### Your objective
In the data below, which lines hold the word "KiCad"? Copy them.

═══ Given data ═══

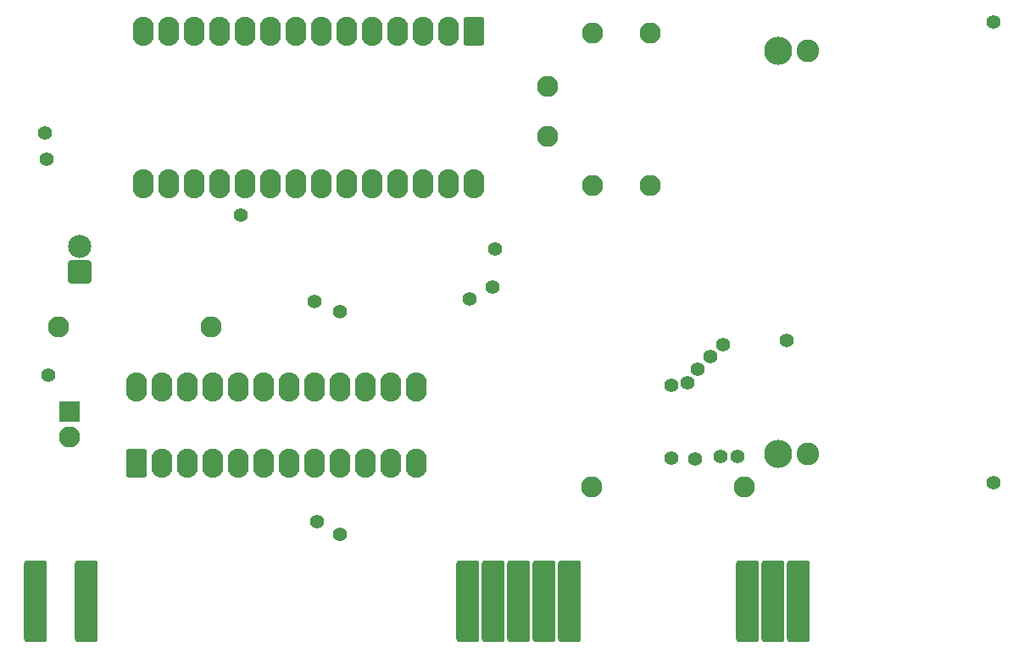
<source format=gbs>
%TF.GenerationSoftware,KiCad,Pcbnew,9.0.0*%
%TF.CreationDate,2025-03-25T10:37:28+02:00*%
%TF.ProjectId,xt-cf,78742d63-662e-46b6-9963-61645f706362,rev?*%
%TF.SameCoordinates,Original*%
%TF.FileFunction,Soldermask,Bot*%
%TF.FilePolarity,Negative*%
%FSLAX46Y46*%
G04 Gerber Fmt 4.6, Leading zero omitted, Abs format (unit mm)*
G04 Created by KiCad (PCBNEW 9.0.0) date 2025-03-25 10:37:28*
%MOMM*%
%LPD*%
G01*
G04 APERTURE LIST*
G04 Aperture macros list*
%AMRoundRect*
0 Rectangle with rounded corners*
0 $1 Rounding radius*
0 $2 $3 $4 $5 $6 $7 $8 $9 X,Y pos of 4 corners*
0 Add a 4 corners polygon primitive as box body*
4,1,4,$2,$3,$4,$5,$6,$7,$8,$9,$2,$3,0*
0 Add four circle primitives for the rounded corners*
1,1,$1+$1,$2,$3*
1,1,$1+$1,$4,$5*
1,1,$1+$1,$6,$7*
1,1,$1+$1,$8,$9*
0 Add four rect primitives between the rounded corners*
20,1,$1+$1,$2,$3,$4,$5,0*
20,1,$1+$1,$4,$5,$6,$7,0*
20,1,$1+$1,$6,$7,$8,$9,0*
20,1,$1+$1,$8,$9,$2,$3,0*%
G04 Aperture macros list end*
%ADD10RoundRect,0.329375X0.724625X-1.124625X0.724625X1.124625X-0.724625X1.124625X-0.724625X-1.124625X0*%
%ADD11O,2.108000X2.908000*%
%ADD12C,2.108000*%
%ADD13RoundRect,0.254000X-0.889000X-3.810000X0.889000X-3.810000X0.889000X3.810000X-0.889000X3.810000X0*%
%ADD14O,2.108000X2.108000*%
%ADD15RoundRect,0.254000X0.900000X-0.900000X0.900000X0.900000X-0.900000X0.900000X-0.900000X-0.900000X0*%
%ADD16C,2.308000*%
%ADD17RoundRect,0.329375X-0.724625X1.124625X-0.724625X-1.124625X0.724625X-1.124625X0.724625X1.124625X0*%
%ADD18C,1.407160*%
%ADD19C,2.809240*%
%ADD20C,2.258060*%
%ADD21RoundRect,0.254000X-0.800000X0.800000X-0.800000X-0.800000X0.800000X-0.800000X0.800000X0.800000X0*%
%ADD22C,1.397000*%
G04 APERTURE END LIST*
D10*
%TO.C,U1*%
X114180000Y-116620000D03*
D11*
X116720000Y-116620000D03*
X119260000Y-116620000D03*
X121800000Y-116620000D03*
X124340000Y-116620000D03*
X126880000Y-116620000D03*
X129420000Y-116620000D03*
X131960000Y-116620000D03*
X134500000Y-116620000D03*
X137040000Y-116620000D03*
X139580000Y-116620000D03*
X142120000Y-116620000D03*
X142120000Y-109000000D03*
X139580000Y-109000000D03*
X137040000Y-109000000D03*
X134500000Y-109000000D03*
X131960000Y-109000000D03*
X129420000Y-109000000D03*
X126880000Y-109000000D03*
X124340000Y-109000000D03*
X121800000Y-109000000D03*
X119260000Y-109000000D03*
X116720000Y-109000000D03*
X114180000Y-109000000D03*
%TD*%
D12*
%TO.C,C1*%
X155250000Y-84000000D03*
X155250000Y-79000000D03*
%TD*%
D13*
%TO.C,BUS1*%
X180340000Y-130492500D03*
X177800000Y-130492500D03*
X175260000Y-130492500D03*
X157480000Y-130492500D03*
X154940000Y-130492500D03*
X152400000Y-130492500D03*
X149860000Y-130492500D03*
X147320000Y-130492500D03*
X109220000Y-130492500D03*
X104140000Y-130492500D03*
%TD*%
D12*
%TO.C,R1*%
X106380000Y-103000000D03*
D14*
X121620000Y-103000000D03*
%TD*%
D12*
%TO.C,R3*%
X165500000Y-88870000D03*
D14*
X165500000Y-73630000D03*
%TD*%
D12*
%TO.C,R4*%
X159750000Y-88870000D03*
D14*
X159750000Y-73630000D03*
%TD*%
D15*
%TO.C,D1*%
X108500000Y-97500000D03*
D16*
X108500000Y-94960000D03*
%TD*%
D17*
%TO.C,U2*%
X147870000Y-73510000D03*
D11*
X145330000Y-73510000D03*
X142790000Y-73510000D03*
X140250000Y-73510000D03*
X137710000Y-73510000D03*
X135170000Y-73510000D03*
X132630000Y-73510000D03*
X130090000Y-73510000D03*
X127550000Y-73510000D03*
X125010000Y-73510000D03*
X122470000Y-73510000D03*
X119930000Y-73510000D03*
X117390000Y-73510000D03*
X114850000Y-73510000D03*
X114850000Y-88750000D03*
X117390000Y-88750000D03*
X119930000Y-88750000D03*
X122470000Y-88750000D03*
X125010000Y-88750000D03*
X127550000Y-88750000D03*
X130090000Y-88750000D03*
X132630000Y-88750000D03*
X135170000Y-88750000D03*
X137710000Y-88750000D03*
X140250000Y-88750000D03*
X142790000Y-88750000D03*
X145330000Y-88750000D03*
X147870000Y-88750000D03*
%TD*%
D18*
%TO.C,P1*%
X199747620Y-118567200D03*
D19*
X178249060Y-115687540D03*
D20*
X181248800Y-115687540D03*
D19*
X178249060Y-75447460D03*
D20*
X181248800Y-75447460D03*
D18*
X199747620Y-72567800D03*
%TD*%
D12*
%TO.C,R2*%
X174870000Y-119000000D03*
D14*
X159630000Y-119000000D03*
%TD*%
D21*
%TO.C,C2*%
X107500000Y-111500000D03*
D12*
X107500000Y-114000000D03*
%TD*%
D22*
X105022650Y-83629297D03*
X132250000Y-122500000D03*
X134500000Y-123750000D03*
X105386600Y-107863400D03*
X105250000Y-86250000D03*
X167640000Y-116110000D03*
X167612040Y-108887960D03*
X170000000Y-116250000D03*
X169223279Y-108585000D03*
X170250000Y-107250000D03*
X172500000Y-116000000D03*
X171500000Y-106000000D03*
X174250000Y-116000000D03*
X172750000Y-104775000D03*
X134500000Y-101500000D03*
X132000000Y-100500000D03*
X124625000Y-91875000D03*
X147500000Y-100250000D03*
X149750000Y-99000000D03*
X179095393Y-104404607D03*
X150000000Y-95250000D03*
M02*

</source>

═══

### Finished task
%TF.GenerationSoftware,KiCad,Pcbnew,9.0.0*%
G04 Created by KiCad (PCBNEW 9.0.0) date 2025-03-25 10:37:28*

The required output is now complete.